» **What you need to do**:
Repeat nothing but the lines below running from the one containing "# 3. Disable" to the one containing "flash memory .". Keep both end lines.

╭─ Given records

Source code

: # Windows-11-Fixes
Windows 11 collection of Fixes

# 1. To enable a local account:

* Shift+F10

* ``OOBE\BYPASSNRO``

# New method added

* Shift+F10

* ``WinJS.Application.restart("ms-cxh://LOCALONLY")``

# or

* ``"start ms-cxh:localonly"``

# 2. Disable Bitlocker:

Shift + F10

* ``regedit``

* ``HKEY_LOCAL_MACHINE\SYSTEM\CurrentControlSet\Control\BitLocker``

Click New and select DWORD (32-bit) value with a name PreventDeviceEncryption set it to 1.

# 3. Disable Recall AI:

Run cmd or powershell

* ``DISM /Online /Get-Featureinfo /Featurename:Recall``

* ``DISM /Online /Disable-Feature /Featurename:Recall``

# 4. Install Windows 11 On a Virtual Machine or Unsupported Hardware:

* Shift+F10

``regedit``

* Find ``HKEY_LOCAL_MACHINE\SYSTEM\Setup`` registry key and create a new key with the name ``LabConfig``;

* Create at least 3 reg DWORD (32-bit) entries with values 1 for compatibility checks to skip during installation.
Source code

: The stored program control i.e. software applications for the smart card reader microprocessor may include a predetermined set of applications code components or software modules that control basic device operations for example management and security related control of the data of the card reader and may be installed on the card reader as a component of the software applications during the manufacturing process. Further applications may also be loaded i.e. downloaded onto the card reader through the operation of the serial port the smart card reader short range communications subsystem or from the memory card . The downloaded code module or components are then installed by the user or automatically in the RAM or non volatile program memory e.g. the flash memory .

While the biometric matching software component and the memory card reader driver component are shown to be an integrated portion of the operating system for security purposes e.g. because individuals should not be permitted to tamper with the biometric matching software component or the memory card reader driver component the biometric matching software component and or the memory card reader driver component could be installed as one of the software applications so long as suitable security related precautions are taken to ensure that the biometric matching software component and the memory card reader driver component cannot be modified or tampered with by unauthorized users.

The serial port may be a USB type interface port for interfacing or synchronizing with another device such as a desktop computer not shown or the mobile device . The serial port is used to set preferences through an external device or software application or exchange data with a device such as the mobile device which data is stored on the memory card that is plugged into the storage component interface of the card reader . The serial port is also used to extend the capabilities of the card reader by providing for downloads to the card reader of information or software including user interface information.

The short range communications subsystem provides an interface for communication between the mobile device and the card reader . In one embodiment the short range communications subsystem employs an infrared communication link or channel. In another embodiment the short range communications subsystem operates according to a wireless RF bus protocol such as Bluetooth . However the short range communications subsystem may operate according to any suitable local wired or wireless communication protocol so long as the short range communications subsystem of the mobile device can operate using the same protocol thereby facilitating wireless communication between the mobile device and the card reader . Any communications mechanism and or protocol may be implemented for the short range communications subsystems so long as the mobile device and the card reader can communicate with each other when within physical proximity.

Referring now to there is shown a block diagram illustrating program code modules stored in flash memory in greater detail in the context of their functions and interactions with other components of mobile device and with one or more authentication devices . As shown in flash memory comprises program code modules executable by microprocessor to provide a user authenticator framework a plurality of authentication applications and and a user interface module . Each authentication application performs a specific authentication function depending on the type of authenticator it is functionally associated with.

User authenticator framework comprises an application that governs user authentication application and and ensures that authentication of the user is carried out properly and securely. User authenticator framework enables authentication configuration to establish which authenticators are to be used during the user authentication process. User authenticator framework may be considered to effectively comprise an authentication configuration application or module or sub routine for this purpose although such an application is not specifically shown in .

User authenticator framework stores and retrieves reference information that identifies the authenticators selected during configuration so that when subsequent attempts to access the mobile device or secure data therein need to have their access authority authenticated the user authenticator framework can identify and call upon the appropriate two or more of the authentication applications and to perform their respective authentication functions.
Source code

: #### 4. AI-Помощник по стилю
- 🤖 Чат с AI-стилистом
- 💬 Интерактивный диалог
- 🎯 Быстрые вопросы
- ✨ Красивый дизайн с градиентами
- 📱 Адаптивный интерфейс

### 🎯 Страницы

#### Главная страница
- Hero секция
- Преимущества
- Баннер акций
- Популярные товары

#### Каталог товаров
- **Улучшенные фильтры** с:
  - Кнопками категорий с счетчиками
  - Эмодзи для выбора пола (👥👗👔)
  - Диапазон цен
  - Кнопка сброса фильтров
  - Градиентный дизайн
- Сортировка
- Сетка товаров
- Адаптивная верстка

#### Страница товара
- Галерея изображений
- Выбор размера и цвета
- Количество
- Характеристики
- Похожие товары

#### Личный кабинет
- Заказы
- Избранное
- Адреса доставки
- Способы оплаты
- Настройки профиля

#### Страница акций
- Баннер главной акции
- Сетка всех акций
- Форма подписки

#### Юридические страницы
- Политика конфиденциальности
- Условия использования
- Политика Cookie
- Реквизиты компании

╰─

» **Response**:
# 3. Disable Recall AI:

Run cmd or powershell

* ``DISM /Online /Get-Featureinfo /Featurename:Recall``

* ``DISM /Online /Disable-Feature /Featurename:Recall``

# 4. Install Windows 11 On a Virtual Machine or Unsupported Hardware:

* Shift+F10

``regedit``

* Find ``HKEY_LOCAL_MACHINE\SYSTEM\Setup`` registry key and create a new key with the name ``LabConfig``;

* Create at least 3 reg DWORD (32-bit) entries with values 1 for compatibility checks to skip during installation.
Source code

: The stored program control i.e. software applications for the smart card reader microprocessor may include a predetermined set of applications code components or software modules that control basic device operations for example management and security related control of the data of the card reader and may be installed on the card reader as a component of the software applications during the manufacturing process. Further applications may also be loaded i.e. downloaded onto the card reader through the operation of the serial port the smart card reader short range communications subsystem or from the memory card . The downloaded code module or components are then installed by the user or automatically in the RAM or non volatile program memory e.g. the flash memory .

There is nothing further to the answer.